WORK ORDER: Arrange the lines below as a numbered list, leaving out the blank lines.

##### ENTRIES SHOWN

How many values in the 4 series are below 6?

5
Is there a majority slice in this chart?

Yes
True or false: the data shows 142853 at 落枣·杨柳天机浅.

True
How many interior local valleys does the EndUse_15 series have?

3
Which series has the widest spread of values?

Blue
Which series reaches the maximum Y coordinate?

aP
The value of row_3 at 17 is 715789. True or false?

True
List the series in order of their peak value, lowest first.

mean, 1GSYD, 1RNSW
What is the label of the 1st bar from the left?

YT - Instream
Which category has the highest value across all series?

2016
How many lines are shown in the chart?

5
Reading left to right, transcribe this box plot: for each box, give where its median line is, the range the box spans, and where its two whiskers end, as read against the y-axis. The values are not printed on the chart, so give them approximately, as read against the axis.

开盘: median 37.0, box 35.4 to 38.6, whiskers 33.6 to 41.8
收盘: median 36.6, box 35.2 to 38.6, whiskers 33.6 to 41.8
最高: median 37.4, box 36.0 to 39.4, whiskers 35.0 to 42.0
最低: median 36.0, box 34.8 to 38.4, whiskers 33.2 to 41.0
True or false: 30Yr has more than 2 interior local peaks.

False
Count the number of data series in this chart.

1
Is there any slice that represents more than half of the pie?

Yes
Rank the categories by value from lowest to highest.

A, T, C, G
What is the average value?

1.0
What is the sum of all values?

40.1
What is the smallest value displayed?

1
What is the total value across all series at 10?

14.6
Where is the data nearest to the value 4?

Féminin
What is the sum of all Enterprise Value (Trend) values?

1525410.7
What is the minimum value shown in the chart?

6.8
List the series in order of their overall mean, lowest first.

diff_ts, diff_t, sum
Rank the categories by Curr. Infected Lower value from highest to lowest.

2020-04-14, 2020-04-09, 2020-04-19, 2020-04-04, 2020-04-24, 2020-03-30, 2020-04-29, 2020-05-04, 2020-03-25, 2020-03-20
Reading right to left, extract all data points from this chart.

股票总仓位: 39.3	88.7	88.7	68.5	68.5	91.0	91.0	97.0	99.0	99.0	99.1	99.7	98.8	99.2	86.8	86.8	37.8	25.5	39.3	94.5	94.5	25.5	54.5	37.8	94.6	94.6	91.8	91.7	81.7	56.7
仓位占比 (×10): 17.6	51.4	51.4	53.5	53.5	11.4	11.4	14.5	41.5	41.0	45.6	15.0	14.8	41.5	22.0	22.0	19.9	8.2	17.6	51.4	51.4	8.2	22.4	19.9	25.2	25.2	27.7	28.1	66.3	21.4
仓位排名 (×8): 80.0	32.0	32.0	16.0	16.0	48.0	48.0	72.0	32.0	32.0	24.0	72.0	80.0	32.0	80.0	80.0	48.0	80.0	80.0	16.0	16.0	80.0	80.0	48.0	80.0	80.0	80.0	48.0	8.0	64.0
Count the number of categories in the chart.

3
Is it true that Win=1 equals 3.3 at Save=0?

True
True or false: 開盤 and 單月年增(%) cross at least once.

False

##########

RESPONSE TO THE EXERCISE:
1. How many values in the 4 series are below 6?
2. 5
3. Is there a majority slice in this chart?
4. Yes
5. True or false: the data shows 142853 at 落枣·杨柳天机浅.
6. True
7. How many interior local valleys does the EndUse_15 series have?
8. 3
9. Which series has the widest spread of values?
10. Blue
11. Which series reaches the maximum Y coordinate?
12. aP
13. The value of row_3 at 17 is 715789. True or false?
14. True
15. List the series in order of their peak value, lowest first.
16. mean, 1GSYD, 1RNSW
17. What is the label of the 1st bar from the left?
18. YT - Instream
19. Which category has the highest value across all series?
20. 2016
21. How many lines are shown in the chart?
22. 5
23. Reading left to right, transcribe this box plot: for each box, give where its median line is, the range the box spans, and where its two whiskers end, as read against the y-axis. The values are not printed on the chart, so give them approximately, as read against the axis.
24. 开盘: median 37.0, box 35.4 to 38.6, whiskers 33.6 to 41.8
25. 收盘: median 36.6, box 35.2 to 38.6, whiskers 33.6 to 41.8
26. 最高: median 37.4, box 36.0 to 39.4, whiskers 35.0 to 42.0
27. 最低: median 36.0, box 34.8 to 38.4, whiskers 33.2 to 41.0
28. True or false: 30Yr has more than 2 interior local peaks.
29. False
30. Count the number of data series in this chart.
31. 1
32. Is there any slice that represents more than half of the pie?
33. Yes
34. Rank the categories by value from lowest to highest.
35. A, T, C, G
36. What is the average value?
37. 1.0
38. What is the sum of all values?
39. 40.1
40. What is the smallest value displayed?
41. 1
42. What is the total value across all series at 10?
43. 14.6
44. Where is the data nearest to the value 4?
45. Féminin
46. What is the sum of all Enterprise Value (Trend) values?
47. 1525410.7
48. What is the minimum value shown in the chart?
49. 6.8
50. List the series in order of their overall mean, lowest first.
51. diff_ts, diff_t, sum
52. Rank the categories by Curr. Infected Lower value from highest to lowest.
53. 2020-04-14, 2020-04-09, 2020-04-19, 2020-04-04, 2020-04-24, 2020-03-30, 2020-04-29, 2020-05-04, 2020-03-25, 2020-03-20
54. Reading right to left, extract all data points from this chart.
55. 股票总仓位: 39.3	88.7	88.7	68.5	68.5	91.0	91.0	97.0	99.0	99.0	99.1	99.7	98.8	99.2	86.8	86.8	37.8	25.5	39.3	94.5	94.5	25.5	54.5	37.8	94.6	94.6	91.8	91.7	81.7	56.7
56. 仓位占比 (×10): 17.6	51.4	51.4	53.5	53.5	11.4	11.4	14.5	41.5	41.0	45.6	15.0	14.8	41.5	22.0	22.0	19.9	8.2	17.6	51.4	51.4	8.2	22.4	19.9	25.2	25.2	27.7	28.1	66.3	21.4
57. 仓位排名 (×8): 80.0	32.0	32.0	16.0	16.0	48.0	48.0	72.0	32.0	32.0	24.0	72.0	80.0	32.0	80.0	80.0	48.0	80.0	80.0	16.0	16.0	80.0	80.0	48.0	80.0	80.0	80.0	48.0	8.0	64.0
58. Count the number of categories in the chart.
59. 3
60. Is it true that Win=1 equals 3.3 at Save=0?
61. True
62. True or false: 開盤 and 單月年增(%) cross at least once.
63. False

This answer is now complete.